"Nous découvrons beaucoup de douleurs et de souffrances, beaucoup de vies abîmées (...). C'est une expérience dont on ne peut pas sortir inchangé ni indemne", résume M. Sauvé pour décrire ses premiers mois à la tête de la Commission indépendante sur les abus sexuels dans l'Eglise (Ciase).
Cette instance, à laquelle les quelque 120 évêques français ont donné leur feu vert l'an dernier, réunit une vingtaine de membres chargés de faire la lumière sur les crimes commis par des clercs ou des religieux depuis la fin des années 1950. Et de rendre des préconisations pour "début 2021", explique l'ancien vice-président du Conseil d'Etat à plusieurs médias, dont l'AFP.
Ses travaux ont commencé début juin par un appel à témoignages auprès de victimes, lesquelles, quand elles acceptent, sont longuement auditionnées. En quatre mois, 2.500 appels téléphoniques, mails et courriers ont été reçus; 800 personnes ont répondu à un questionnaire détaillé et environ 25 victimes ont été entendues.
La plupart sont des hommes (60%), agressés lorsqu'ils étaient mineurs (90%), affirme M. Sauvé. Ils ont aujourd'hui, à 85%, plus de 50 ans. Dans 88% des cas, il n'y a pas eu de procédure judiciaire.

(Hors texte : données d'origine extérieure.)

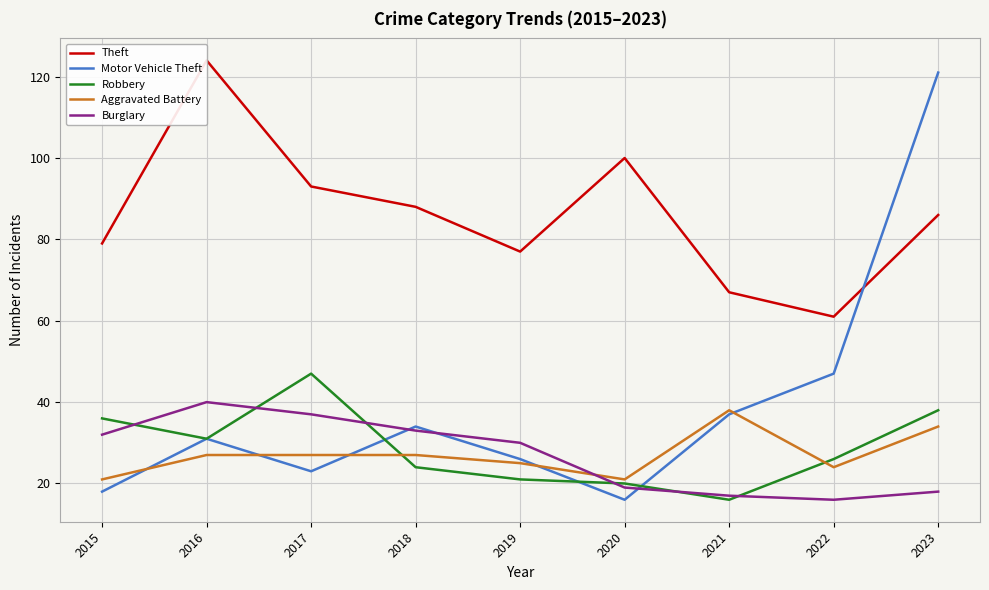

At 2023, list the series in order from smallest to largest.

Burglary, Aggravated Battery, Robbery, Theft, Motor Vehicle Theft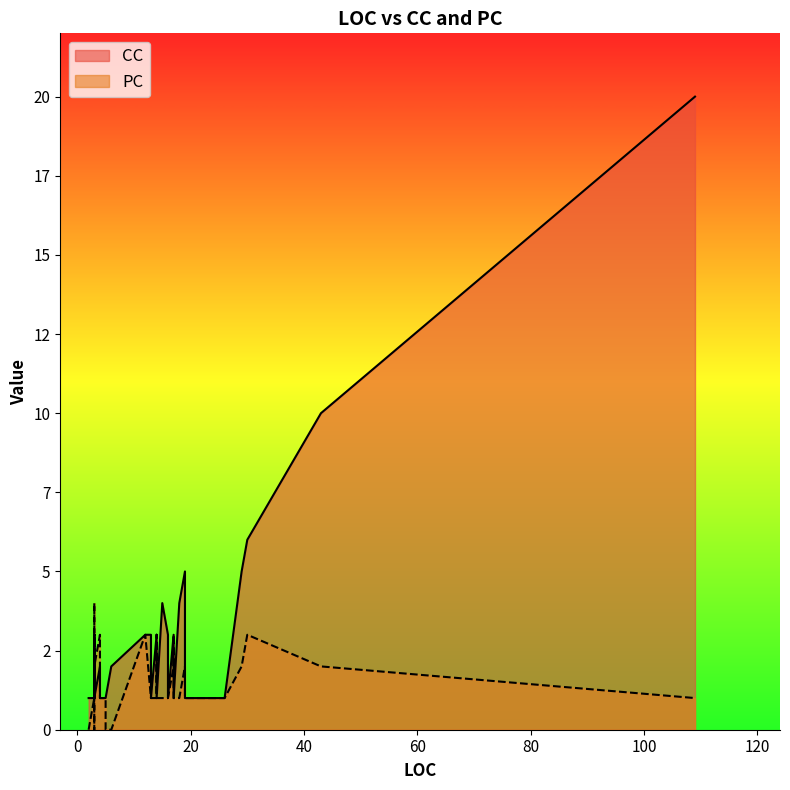

The value of PC at 26 is 1. True or false?

False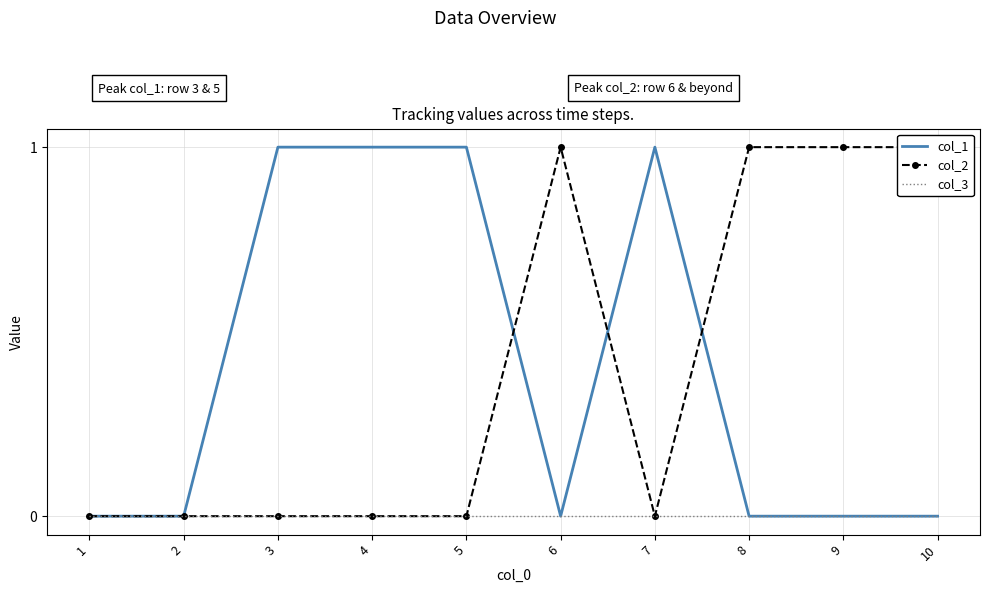

How many data points does each series have?

10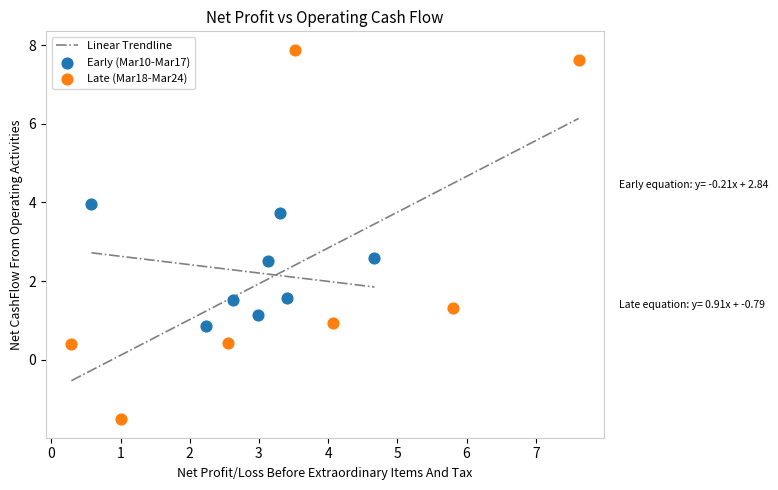

Which series reaches the minimum Y coordinate?

Late (Mar18-Mar24)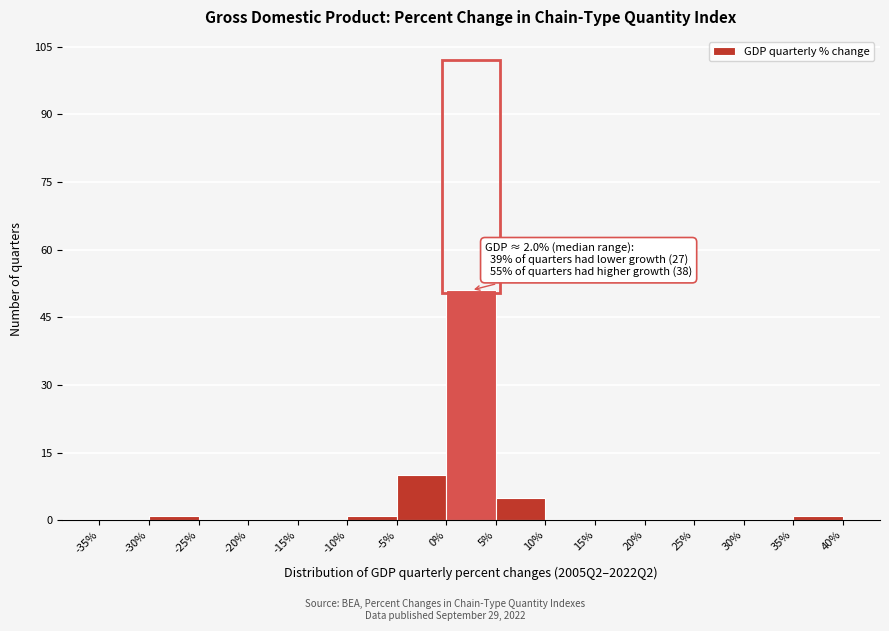

Which range on the x-axis has the tallest bar?

0% to 5%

Et pour une "part significative", ce sont des personnes "qui n'en n'ont jamais parlé" à leurs proches.
"2.500 appels, ce n'est pas considérable", estime-t-il, au regard des 40 millions de personnes qui ont, selon lui, pu avoir approché, depuis les années 1950, de près ou de loin, la confession catholique (catéchisme, établissements scolaires, mouvements de jeunesse).
- Tâche colossale -
Et de rappeler l'ampleur "colossale" de la tâche qui attend sa commission, reçue jeudi en fin de matinée par les quelque 120 évêques catholiques de France réunis en assemblée plénière depuis mardi et jusqu'à dimanche.
Sa commission, indépendante mais dont le financement provient à la fois de la Conférence des évêques de France (CEF) et des congrégations et institutions religieuses, devra aussi évaluer les mesures prises par le clergé depuis les années 2000 face aux abus sexuels.
Samedi, l'épiscopat doit justement prendre une décision sur le versement d'une "somme" financière portant "reconnaissance de la souffrance subie par les victimes", une question sur laquelle travaillent depuis un an les évêques et des personnes victimes.
L'évêque Pascal Delannoy, responsable de cette question à la CEF, a affirmé jeudi devant la presse à Lourdes que cette "somme" --terme finalement préféré à celui d'"allocation"-- serait "forfaitaire", "unique" et "versée qu'une seule fois".
Elle ne serait "pas un dédommagement", lequel est "l'affaire des tribunaux", ni une "réparation d'un préjudice". "Nous parlons de la reconnaissance" de la souffrance, a-t-il dit.
Son montant fait partie des discussions. Il concernerait les victimes déjà passées par des procédures judiciaires ou celles pour qui les faits sont prescrits.
Les évêques devront aussi se prononcer sur la création d'un "fonds spécifique de dotation", alimenté par un appel aux dons permettant de financer cette allocation.
Ce dispositif, avant même d'avoir été voté, a fait réagir plusieurs victimes qui travaillent avec l'épiscopat sur le sujet, dont certaines sont présentes ce jeudi à Lourdes. Préférant un système d'indemnisation, avec barème, elles ont mis en garde contre un "forfait au rabais" et une simple opération "de communication".
M. Sauvé affirme que sa commission n'"a pas de commentaire à faire" sur ce sujet. "L'Eglise prend les décisions qui lui paraissent utiles et nécessaires". La Ciase les évaluera "comme l'ensemble des mesures prises par l'Eglise depuis 2000", dit-il.